Antifa is a way of life, a belief, and to criminalize it is itself criminal, according to Julia von Heinz.
The German director’s “And Tomorrow the Entire World,” which premiered in competition in Venice and screens this month at El Goona Film Festival in Egypt, wowed critics with a very personal story about young left-wing activists fighting what they see as a fascist threat to their country.
“Antifa is not a group with a membership card,” von Heinz told Variety. “Antifa is an opinion and something you live. Antifa means I’m antifascist. Who would not agree on that?”

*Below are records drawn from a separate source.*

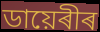
ডায়েৰীৰ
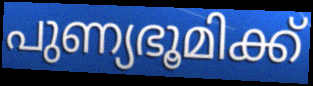
പുണ്യഭൂമിക്ക്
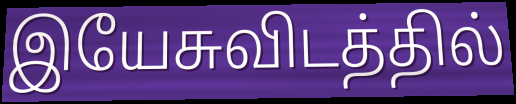
இயேசுவிடத்தில்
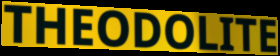
THEODOLITE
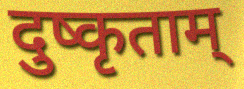
दुष्कृताम्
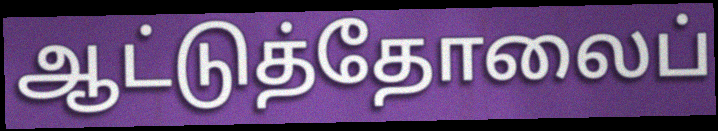
ஆட்டுத்தோலைப்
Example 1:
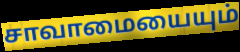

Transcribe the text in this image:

சாவாமையையும்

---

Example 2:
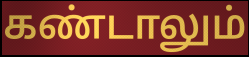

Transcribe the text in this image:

கண்டாலும்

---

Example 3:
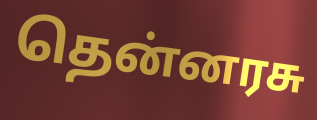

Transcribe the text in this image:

தென்னரசு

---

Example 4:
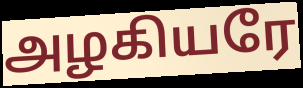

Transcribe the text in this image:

அழகியரே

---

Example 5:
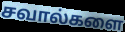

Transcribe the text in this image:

சவால்களை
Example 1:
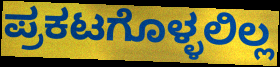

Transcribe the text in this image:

ಪ್ರಕಟಗೊಳ್ಳಲಿಲ್ಲ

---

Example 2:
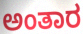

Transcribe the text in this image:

ಅಂತಾರ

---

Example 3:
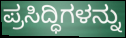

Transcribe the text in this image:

ಪ್ರಸಿದ್ಧಿಗಳನ್ನು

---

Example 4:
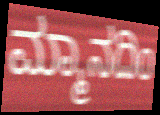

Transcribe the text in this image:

ಮ್ಮಾನದಿಂ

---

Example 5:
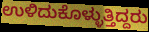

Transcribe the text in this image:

ಉಳಿದುಕೊಳ್ಳುತ್ತಿದ್ದರು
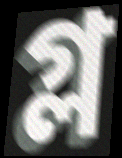
গ্ল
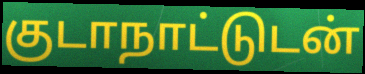
குடாநாட்டுடன்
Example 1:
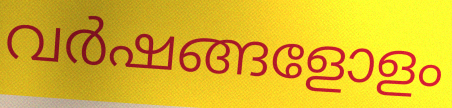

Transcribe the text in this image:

വർഷങ്ങളോളം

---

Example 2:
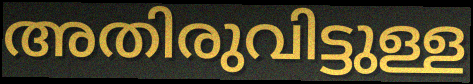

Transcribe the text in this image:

അതിരുവിട്ടുള്ള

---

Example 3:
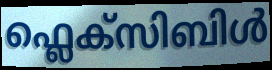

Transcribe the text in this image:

Right-wing politicians on both sides of the Atlantic have criticized the so-called Antifa movement, which has no centralized organization, with U.S. President Donald Trump going so far as saying the U.S. will be designating it as a “terrorist organization.”
“If I ask Trump if he is against fascism, he would say yes, he is against fascism,” von Heinz pointed out. “So how can you criminalize Antifa? I think that’s criminal of him.”
A former Antifa activist herself, von Heinz describes “And Tomorrow the Entire World” as her most personal film. She and husband and co-writer John Quester met each other while in an Antifa group in the 1990s, when they were the same age as the protagonists in the film.
“I waited 20 years to make this movie. I always knew this would be, for me, my most important film. So it was a relief to finally be able to make it,” she said.
The film was originally set in the 1990s but the story was moved to the present in view of Germany’s changing political climate, which has seen the increasing rise of far-right politics.
“It didn’t make any sense to set this in the ’90s, we had to react to society and the rising fascism that we are experiencing here and now,” she said.
While making the film on a very low budget proved difficult, von Heinz said the experience also gave the film a unique quality.
“It was a major challenge. We had very little money, we couldn’t even pay extras,” she noted, adding that instead people were recruited off the street in exchange for a “plate of noodles.”
The cast and crew could have earned more money on other projects but decided instead to work on her film for “low-budget wages,” she added. “This brought a very special energy to the film. It was a total challenge, but it brought me the right people.”
Von Heinz’s next project is “Iron Box,” a Polish-German-U.S. co-production based on Lily Brett’s bestselling novel “Too Many Men,” about a New York businesswoman who decides to take her aging father back to his native Poland, where she hopes to explore her Jewish roots. While he hates the idea of going there, the trip becomes a life-changing experience for him and his daughter.